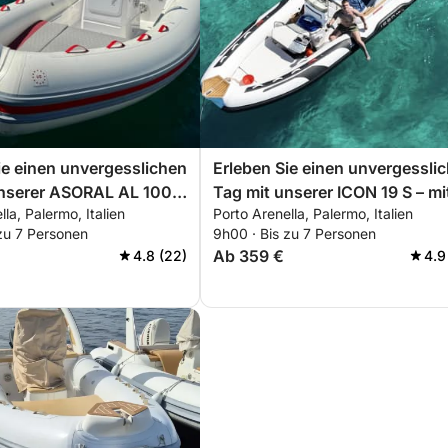
 und Kaffee. Genießen Sie kostenlose
Wasser und Bier für ein rundum gelungenes
ie einen unvergesslichen
Erleben Sie einen unvergessli
unserer ASORAL AL 100 –
Tag mit unserer ICON 19 S – mi
8 Personen im Umkreis von 10 km.
la, Palermo, Italien
Porto Arenella, Palermo, Italien
 was Sie für einen
allem, was Sie für einen perfek
zu 7 Personen
9h00 · Bis zu 7 Personen
 Bootsausflug
Bootsausflug benötigen!
nd um Palermo. Hier einige Highlights im
Ab 359 €
4.8 (22)
4.9
!
rkisfarbene Wasser und die lebhafte
wimmen, Schnorcheln und für atemberaubende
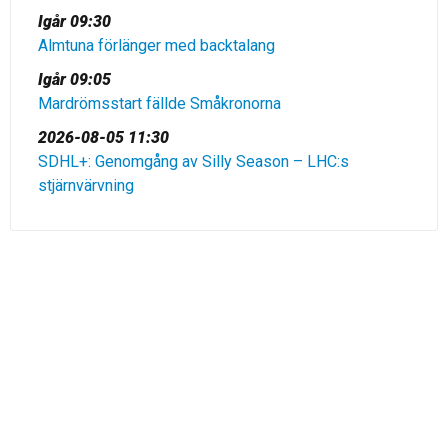
Igår 09:30
Almtuna förlänger med backtalang
Igår 09:05
Mardrömsstart fällde Småkronorna
2026-08-05 11:30
SDHL+: Genomgång av Silly Season – LHC:s
stjärnvärvning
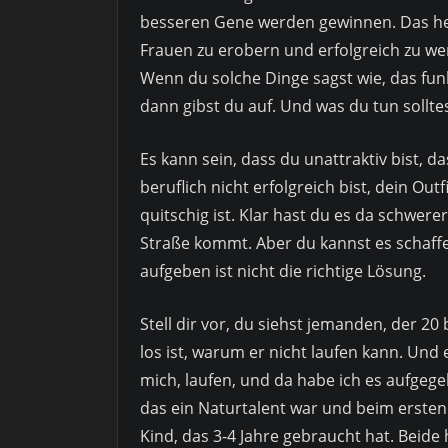
besseren Gene werden gewinnen. Das hei
Frauen zu erobern und erfolgreich zu we
Wenn du solche Dinge sagst wie, das funk
dann gibst du auf. Und was du tun sollte
Es kann sein, dass du unattraktiv bist, d
beruflich nicht erfolgreich bist, dein Out
quitschig ist. Klar hast du es da schwere
Straße kommt. Aber du kannst es schaffe
aufgeben ist nicht die richtige Lösung.
Stell dir vor, du siehst jemanden, der 20 b
los ist, warum er nicht laufen kann. Und e
mich, laufen, und da habe ich es aufgege
das ein Naturtalent war und beim ersten
Kind, das 3-4 Jahre gebraucht hat. Beide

● What to do
Please go through the data above and copy each line containing the word "nicht".

● Problem solution
beruflich nicht erfolgreich bist, dein Out
aufgeben ist nicht die richtige Lösung.
los ist, warum er nicht laufen kann. Und e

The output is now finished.